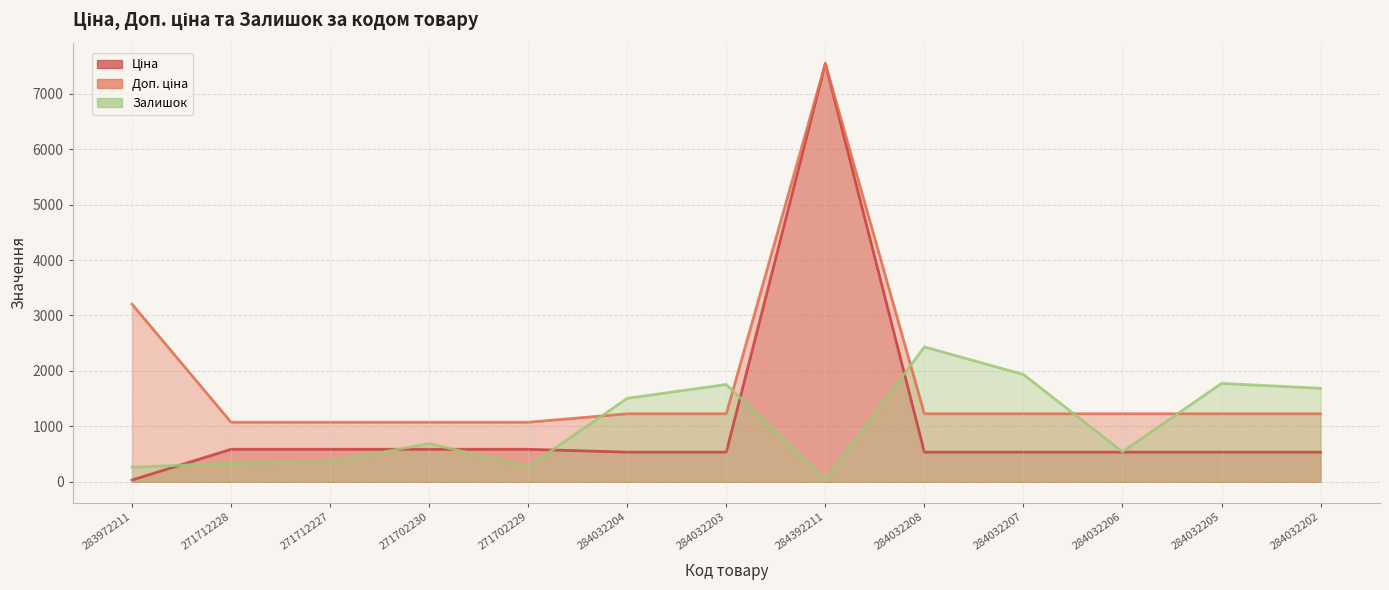

Between 284032203 and 271702229, which is larger?

271702229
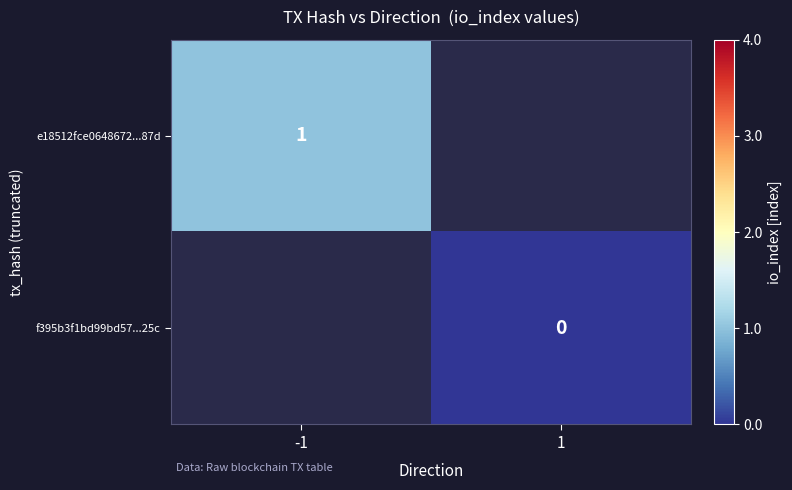

Is it true that e18512fce0648672...87d equals 1 at -1?

True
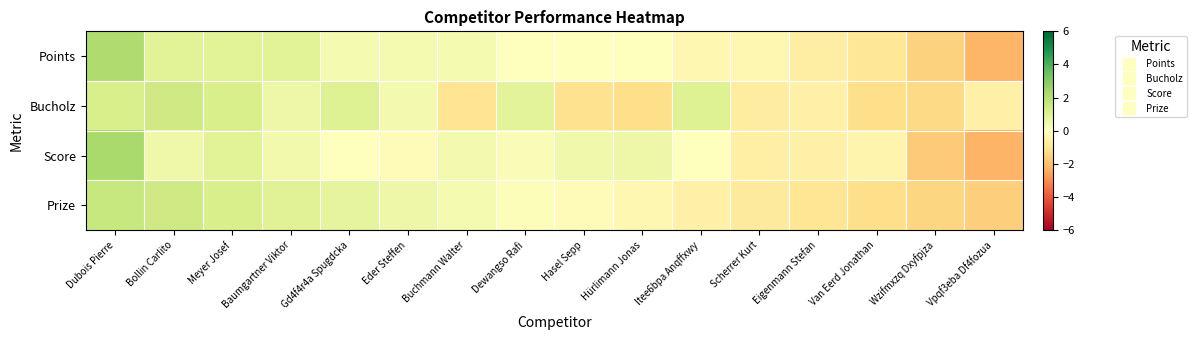

What is the maximum value shown in the chart?

2.3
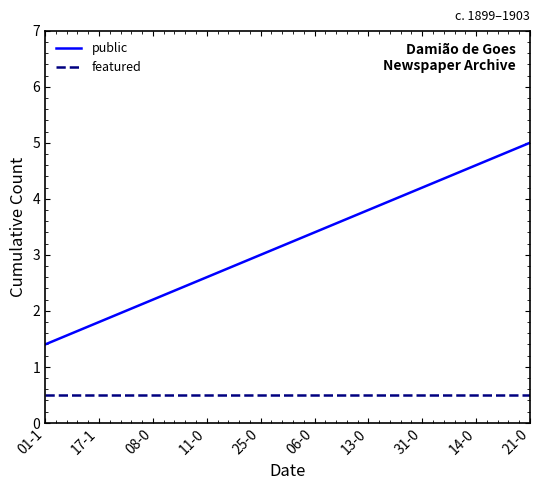

Which category has the highest value in the public series?

21-0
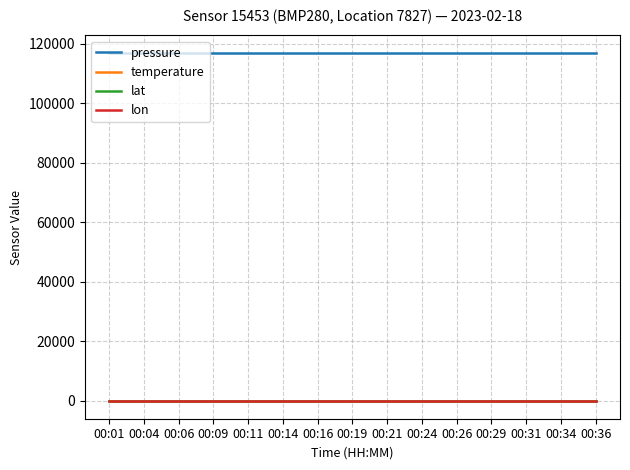

Reading left to right, extract all data points from this chart.

pressure: 00:01=116970.4	00:04=116970.4	00:06=116970.4	00:09=116970.4	00:11=116970.4	00:14=116970.4	00:16=116970.4	00:19=116970.4	00:21=116970.4	00:24=116970.4	00:26=116970.4	00:29=116970.4	00:31=116970.4	00:34=116970.4	00:36=116970.4
temperature: 00:01=-135.3	00:04=-135.3	00:06=-135.3	00:09=-135.3	00:11=-135.3	00:14=-135.3	00:16=-135.3	00:19=-135.3	00:21=-135.3	00:24=-135.3	00:26=-135.3	00:29=-135.3	00:31=-135.3	00:34=-135.3	00:36=-135.3
lat: 00:01=53.6	00:04=53.6	00:06=53.6	00:09=53.6	00:11=53.6	00:14=53.6	00:16=53.6	00:19=53.6	00:21=53.6	00:24=53.6	00:26=53.6	00:29=53.6	00:31=53.6	00:34=53.6	00:36=53.6
lon: 00:01=9.9	00:04=9.9	00:06=9.9	00:09=9.9	00:11=9.9	00:14=9.9	00:16=9.9	00:19=9.9	00:21=9.9	00:24=9.9	00:26=9.9	00:29=9.9	00:31=9.9	00:34=9.9	00:36=9.9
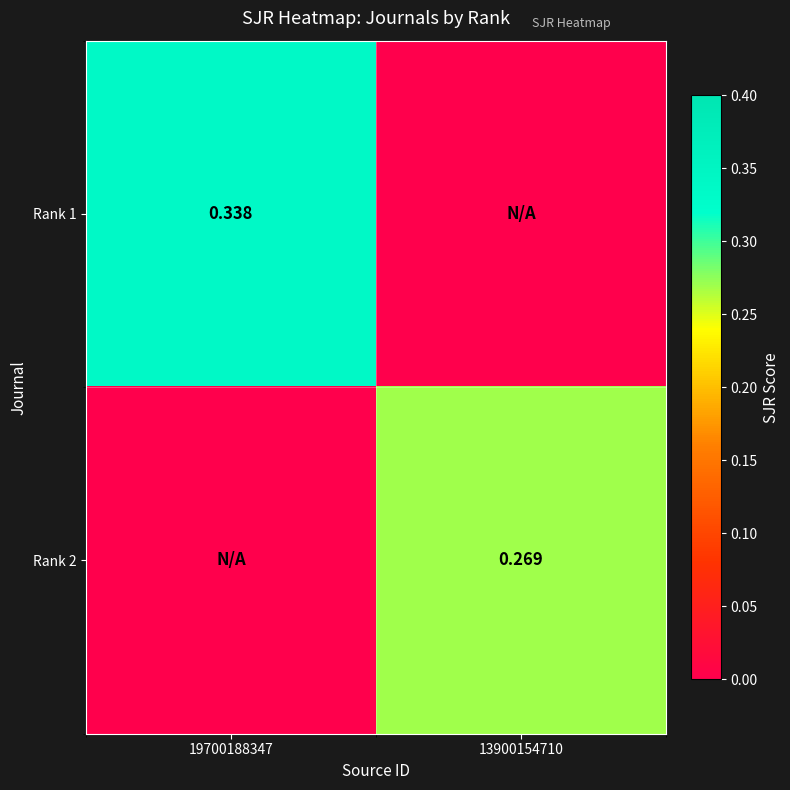

Which category has the lowest value across all series?

13900154710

☆ ☆ ☆ ☆

Exercise
Reproduce all of the material above word for word, leaving out the pictures.

Response area
Between 284032203 and 271702229, which is larger?

271702229

Is it true that e18512fce0648672...87d equals 1 at -1?

True

What is the maximum value shown in the chart?

2.3

Which category has the highest value in the public series?

21-0

Reading left to right, extract all data points from this chart.

pressure: 00:01=116970.4	00:04=116970.4	00:06=116970.4	00:09=116970.4	00:11=116970.4	00:14=116970.4	00:16=116970.4	00:19=116970.4	00:21=116970.4	00:24=116970.4	00:26=116970.4	00:29=116970.4	00:31=116970.4	00:34=116970.4	00:36=116970.4
temperature: 00:01=-135.3	00:04=-135.3	00:06=-135.3	00:09=-135.3	00:11=-135.3	00:14=-135.3	00:16=-135.3	00:19=-135.3	00:21=-135.3	00:24=-135.3	00:26=-135.3	00:29=-135.3	00:31=-135.3	00:34=-135.3	00:36=-135.3
lat: 00:01=53.6	00:04=53.6	00:06=53.6	00:09=53.6	00:11=53.6	00:14=53.6	00:16=53.6	00:19=53.6	00:21=53.6	00:24=53.6	00:26=53.6	00:29=53.6	00:31=53.6	00:34=53.6	00:36=53.6
lon: 00:01=9.9	00:04=9.9	00:06=9.9	00:09=9.9	00:11=9.9	00:14=9.9	00:16=9.9	00:19=9.9	00:21=9.9	00:24=9.9	00:26=9.9	00:29=9.9	00:31=9.9	00:34=9.9	00:36=9.9

Which category has the lowest value across all series?

13900154710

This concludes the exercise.